The hulls are all one-design and built from the same molds.[3]
The boat has a draft of 4.00 ft (1.22 m) with the centerboard extended and 8 in (20 cm) with it retracted, allowing beaching or ground transportation on a trailer.[1]
The design has a Portsmouth Yardstick racing average handicap of 90.3 and is normally raced with a crew of three sailors, although the boat can accommodate as many as eight people.[3]
Operational history
The boat is supported by an active class association, the Flying Scot Sailing Association, which controls the boat's design and organizes racing regattas. By 2020, the club had 118 fleets racing the boat.[9][10]
In a 1994 review Richard Sherwood wrote, "a big, fast centerboard boat, the Flying Scot has an unusual reverse sheer. Capacity is eight adults. With hard bilges and a slightly tunneled hull, stability is good. Rigging is relatively simple, and the class rules discourage complexity."[3]
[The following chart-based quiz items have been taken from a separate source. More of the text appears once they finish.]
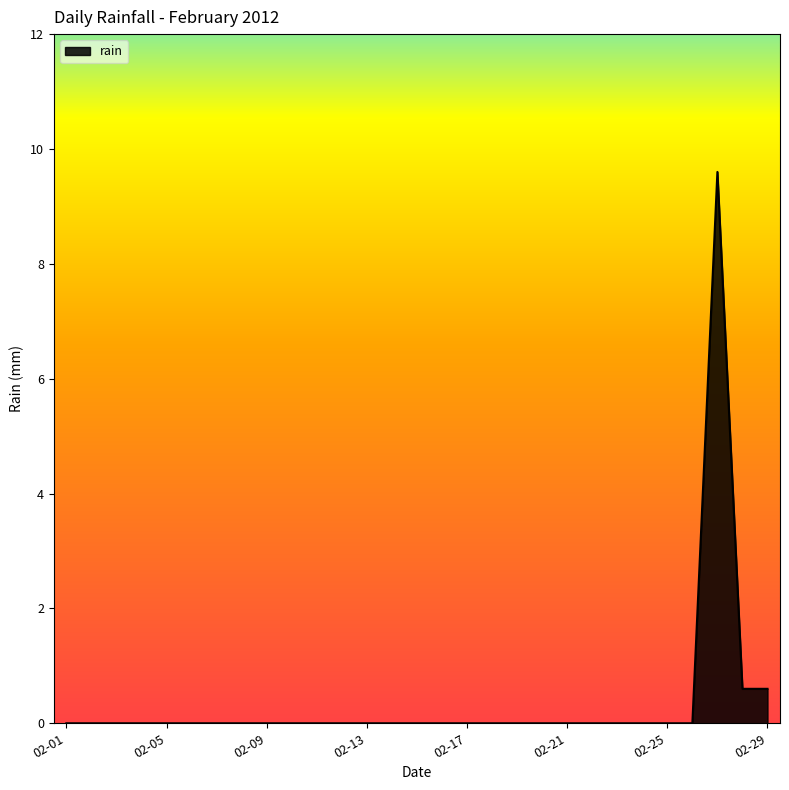

What is the difference between the maximum and minimum values?

9.6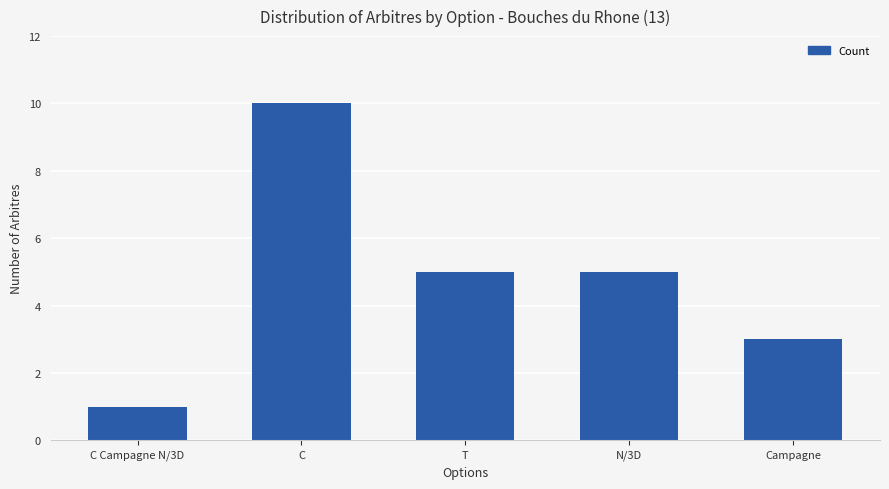

Is it true that the value at C is 5?

False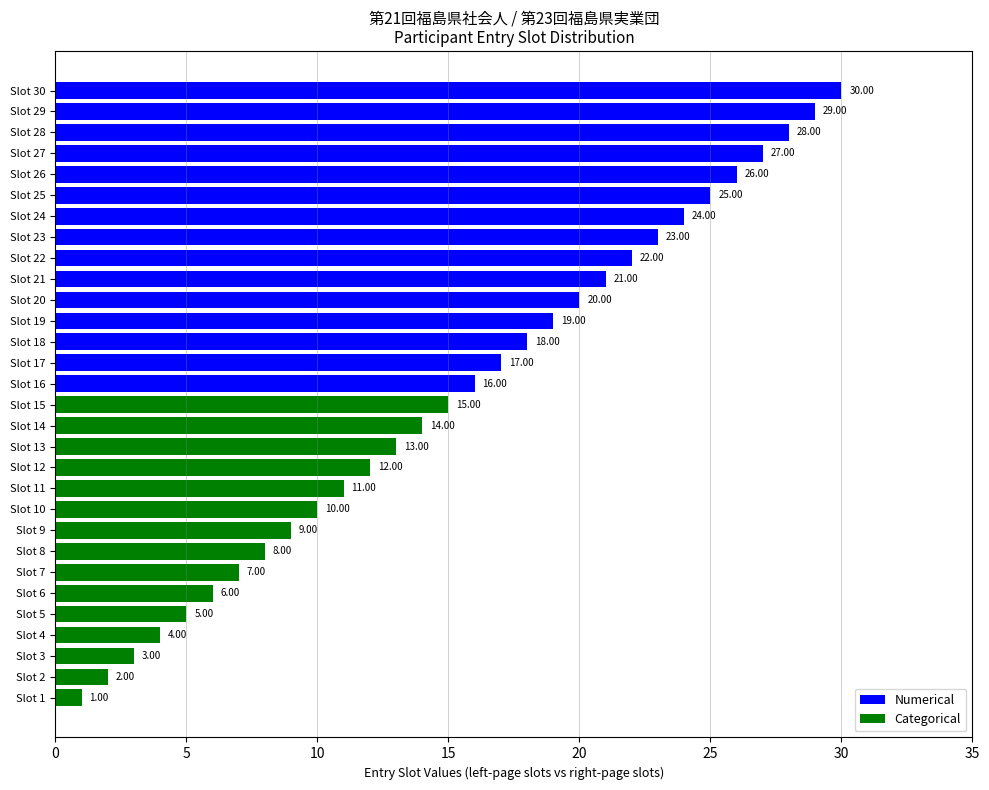

How many categories are shown in the chart?

30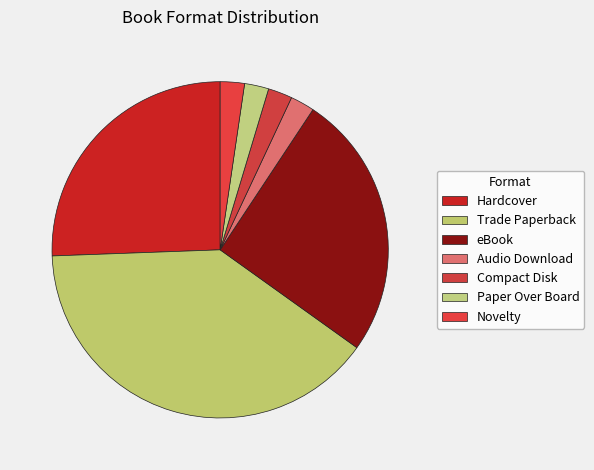

Combined, do Paper Over Board and Hardcover account for over 50%?

No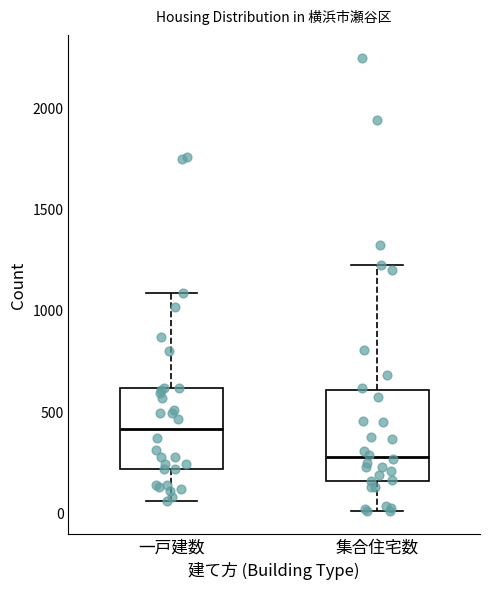

Where is the lower edge of the box for 一戸建数 on the y-axis? The values are not printed on the chart, so give them approximately, as read against the axis.

200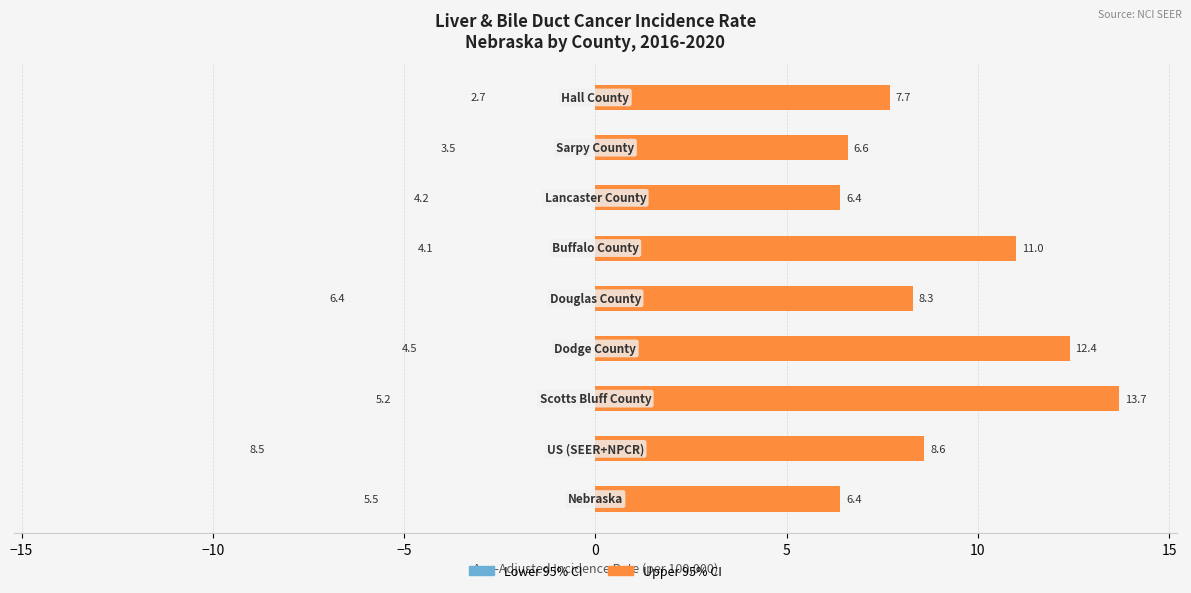

Reading right to left, extract all data points from this chart.

Lower 95% CI: 20=2.7	15=3.5	10=4.2	5=4.1	0=6.4	−5=4.5	−10=5.2	−15=8.5	−20=5.5
Upper 95% CI: 20=7.7	15=6.6	10=6.4	5=11.0	0=8.3	−5=12.4	−10=13.7	−15=8.6	−20=6.4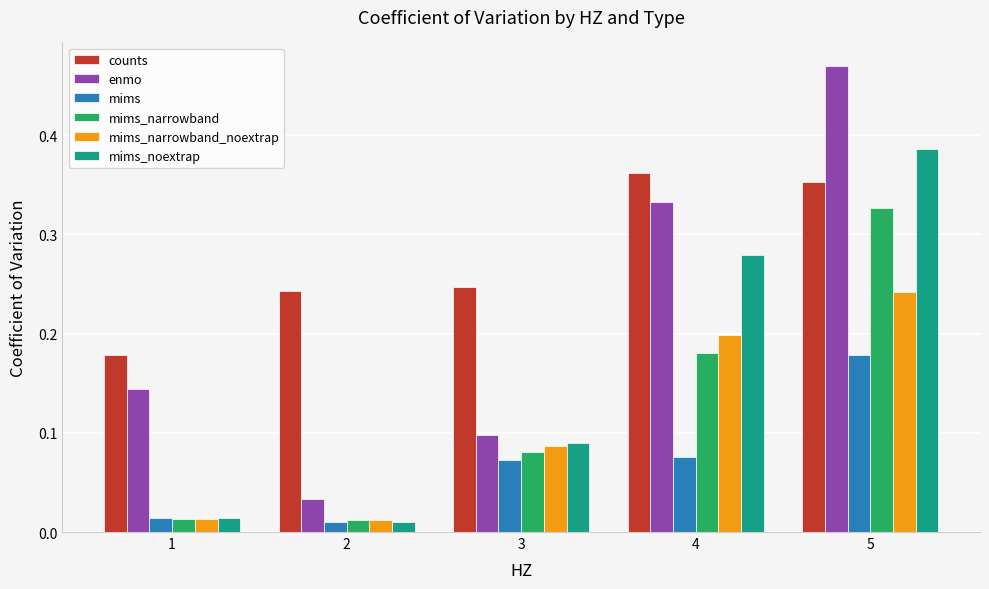

At which label does mims reach its peak?

5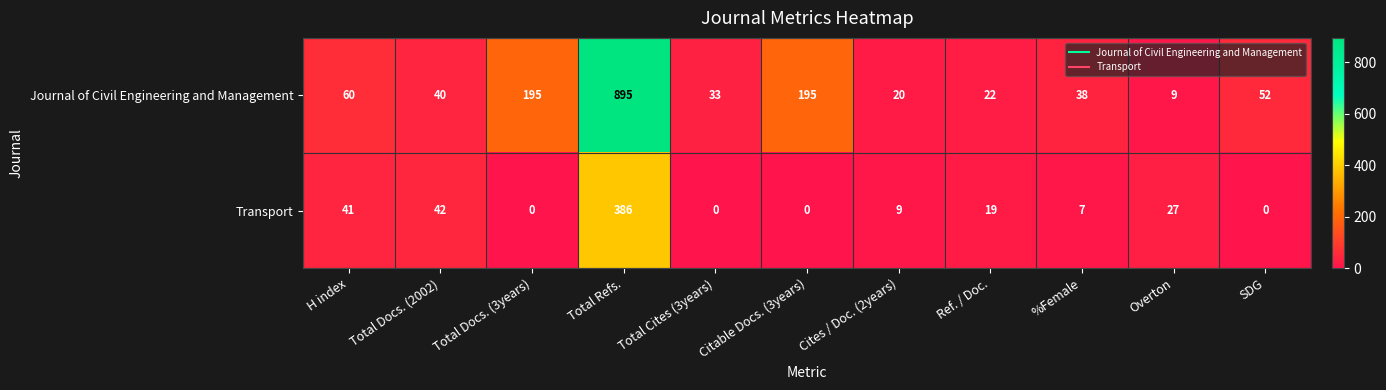

Which series has the largest range (max minus min)?

Journal of Civil Engineering and Management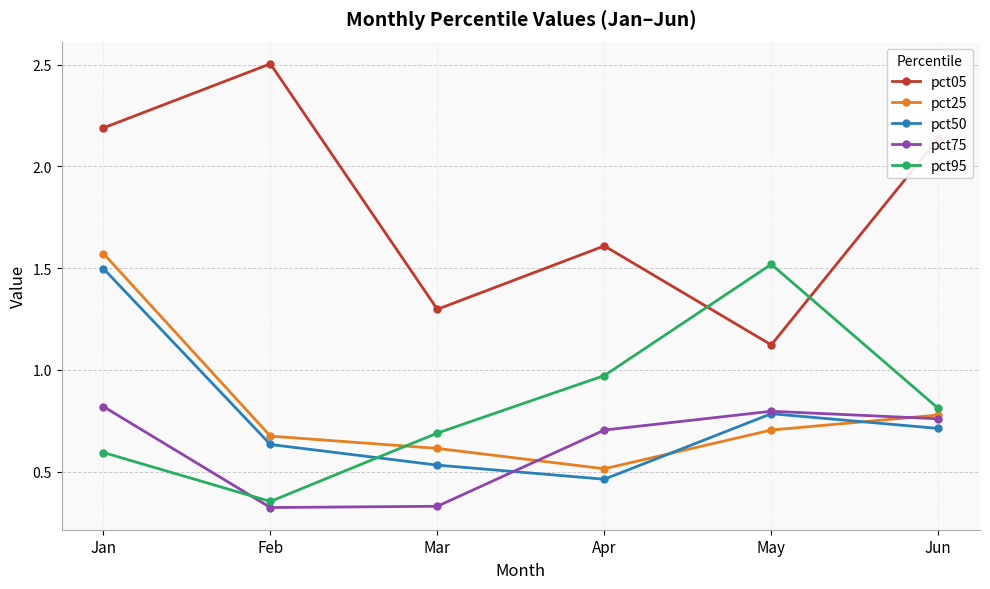

At which category does the chart reach its peak across all series?

Feb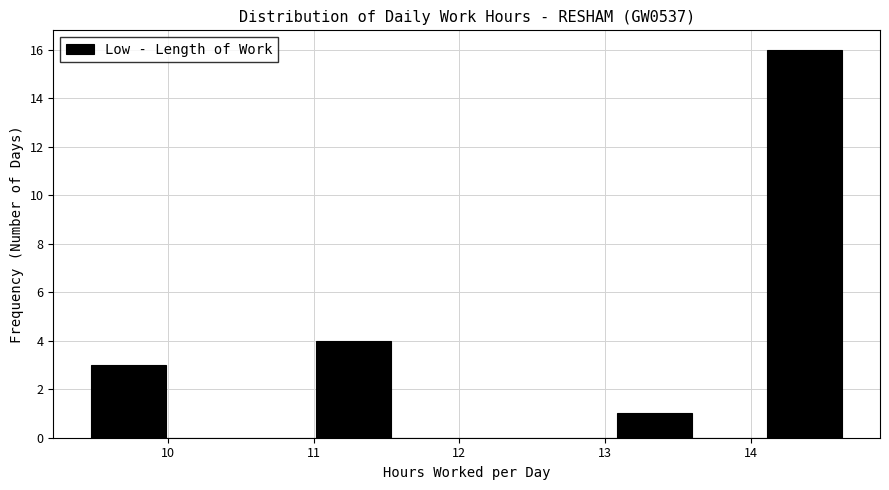

Which range on the x-axis has the tallest bar?

14.1 to 14.6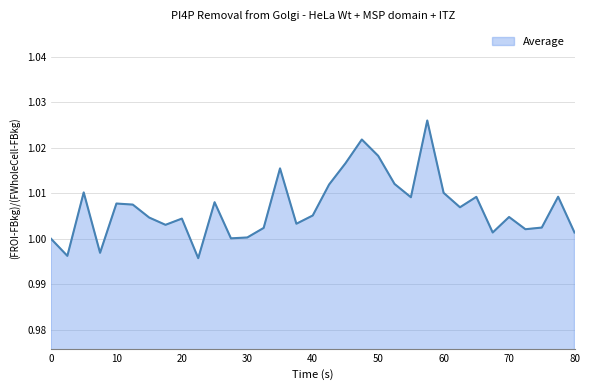

Reading right to left, list all the values displayed in this chart.

80=1.0	77.5=1.0	75=1.0	72.5=1.0	70=1.0	67.5=1.0	65=1.0	62.5=1.0	60=1.0	57.5=1.0	55=1.0	52.5=1.0	50=1.0	47.5=1.0	45=1.0	42.5=1.0	40=1.0	37.5=1.0	35=1.0	32.5=1.0	30=1.0	27.5=1.0	25=1.0	22.5=1.0	20=1.0	17.5=1.0	15=1.0	12.5=1.0	10=1.0	7.5=1.0	5=1.0	2.5=1.0	0=1.0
The design was inducted into the American Sailboat Hall of Fame in 1998. The citation says in part: "a hotshot small boat sailor with a penchant for planing, designer Gordon "Sandy" Douglass was already famous in 1957 for high speed creations: the 17-foot Thistle and 20-foot Highlander. For his new design, he reined in his desire for all-out performance to produce a moderate boat that could still sail well, but be managed easily by a couple. This meant reducing sail area and letting the hull form swell for stability: then simplifying the rigging and deck layout, installing spacious and comfortable seats, and building it on the heavier, more durable side, Douglass found the rest of the formula."[11]
In a 2017 review in Soundings, Joni Palmer, manager of the US Naval Academy’s sailing program said, "It’s not a high-performance boat, so anybody can get into the boat. You can’t tweak everything. It’s hard to gain an edge. You have to concentrate on tactics and speed. It’s just a solid boat. But these boats do plane!"[12]